If the title is expressed thus, you and your wife each have a 25% share, your son has half. Each of you is free to dispose of your interest as you see fit. Any of you can sell to anyone else. If any one of the 3 on title dies, the interest of that person does not pass automatically to the survivors; it passes to the estate of the deceased owner. If the deceased has a will, it will say who gets that interest. Otherwise it was pass as on an intestacy, under the Estate Administration Act or such legislation in your jurisdiction.

Holding as "joint tenants" carries with it the "right of survivorship". Borrowing from the example above, the title would look something like this:

DAD, as to an undivided 25/100ths interest;
MOM, as to an undivided 25/100ths interest;
SON, as to an undivided 50/100ths interest. 
"AS JOINT TENANTS"

In that case, if DAD dies, his share devolves to the other 2 owners. DAD's will will have no effect. If later, MOM dies, SON gets her share and then owns the whole.

If the magic words "JOINT TENANTS" appear in the conveyancing and title documents, then that regime prevails. If there is no special wording, holding as tenants in common is assumed by law.
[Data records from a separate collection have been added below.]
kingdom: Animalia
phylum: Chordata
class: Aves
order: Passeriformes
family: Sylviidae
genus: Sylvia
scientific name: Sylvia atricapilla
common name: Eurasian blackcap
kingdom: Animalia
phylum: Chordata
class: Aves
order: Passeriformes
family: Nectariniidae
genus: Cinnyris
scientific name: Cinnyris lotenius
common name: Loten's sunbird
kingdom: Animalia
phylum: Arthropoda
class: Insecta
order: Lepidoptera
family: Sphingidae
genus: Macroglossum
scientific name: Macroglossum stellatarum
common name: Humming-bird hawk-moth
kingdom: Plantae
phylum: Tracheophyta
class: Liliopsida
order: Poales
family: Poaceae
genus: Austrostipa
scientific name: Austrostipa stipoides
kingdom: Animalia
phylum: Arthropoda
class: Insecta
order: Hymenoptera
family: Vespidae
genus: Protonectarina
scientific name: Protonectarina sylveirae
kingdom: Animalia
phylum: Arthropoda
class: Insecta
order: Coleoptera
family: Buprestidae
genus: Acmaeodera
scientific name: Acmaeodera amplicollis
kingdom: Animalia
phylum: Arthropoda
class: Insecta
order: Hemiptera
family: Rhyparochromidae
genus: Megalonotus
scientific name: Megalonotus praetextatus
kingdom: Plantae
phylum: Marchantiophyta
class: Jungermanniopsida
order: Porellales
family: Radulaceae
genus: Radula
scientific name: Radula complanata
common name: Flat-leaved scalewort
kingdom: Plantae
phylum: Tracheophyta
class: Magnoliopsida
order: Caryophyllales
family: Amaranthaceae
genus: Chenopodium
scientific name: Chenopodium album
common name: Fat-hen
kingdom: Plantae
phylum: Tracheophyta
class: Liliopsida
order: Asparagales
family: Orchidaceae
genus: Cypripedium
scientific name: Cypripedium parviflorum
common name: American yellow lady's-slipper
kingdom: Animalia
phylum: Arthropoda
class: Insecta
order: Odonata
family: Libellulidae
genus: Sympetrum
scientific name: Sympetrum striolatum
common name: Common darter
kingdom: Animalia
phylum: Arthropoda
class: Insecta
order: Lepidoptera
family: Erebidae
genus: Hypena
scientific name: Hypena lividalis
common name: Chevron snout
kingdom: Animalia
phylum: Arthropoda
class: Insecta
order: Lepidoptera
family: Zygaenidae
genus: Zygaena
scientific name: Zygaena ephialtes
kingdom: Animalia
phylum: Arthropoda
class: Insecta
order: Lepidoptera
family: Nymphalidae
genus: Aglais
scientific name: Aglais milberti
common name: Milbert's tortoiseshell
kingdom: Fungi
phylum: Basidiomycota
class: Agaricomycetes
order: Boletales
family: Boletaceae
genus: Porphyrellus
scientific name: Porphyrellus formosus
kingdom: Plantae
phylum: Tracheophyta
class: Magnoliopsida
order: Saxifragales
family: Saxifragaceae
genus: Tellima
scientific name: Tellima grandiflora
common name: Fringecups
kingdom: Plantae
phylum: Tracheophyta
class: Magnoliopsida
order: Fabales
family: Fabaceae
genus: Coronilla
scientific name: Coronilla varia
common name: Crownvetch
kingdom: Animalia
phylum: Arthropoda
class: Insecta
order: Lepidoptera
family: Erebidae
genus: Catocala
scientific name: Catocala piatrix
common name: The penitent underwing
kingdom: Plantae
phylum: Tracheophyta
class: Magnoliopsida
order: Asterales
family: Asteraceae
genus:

So, unless I have misunderstood what is proposed here (which may well be), I would caution mom and dad against losing control of any significant amount of capital. The best way I see to protect it (without studying the matter too closely) is for dad and mom to appear on title as tenants in common in proportion to their contribution to the purchase. Eg., if the house is acquired for $300,000 and dad and mom put up $200,000, I would suggest that they appear as joint tenants as to an undivided 66.66% interest and son as holder of an undivided 33.3% interest. As between dad and mom on one hand, and son on the other, the interests are those of tenants in common. 

It is true that being joint tenants with your son simplifies succession and perhaps will avoid the need to probate and pay probate fees, but it makes things a bit more difficult to unravel should the happy relationship fall out of bed. Such things DO happen, with depressing frequency. One thing about being a joint tenant is you do not necessarily have the right to force a sale of the whole if things go sour. Mind you, not hopeless. Failing agreement you will likely be looking at an application under the Partition of Property Act (or its equivalent where you are).

There are other options. You could take a promissory note for your investment in the place and forgive it in due course. I would secure it with a mortgage, or, at least an equitable mortgage with deposit of title documents. That requires clear title to begin with.

These are but a few ideas and perhaps with a bit of a slant to BC law, but it does not vary much across Canada. Get some ideas here, but consult a local lawyer when the time comes. My liability insurance has lapsed.


----------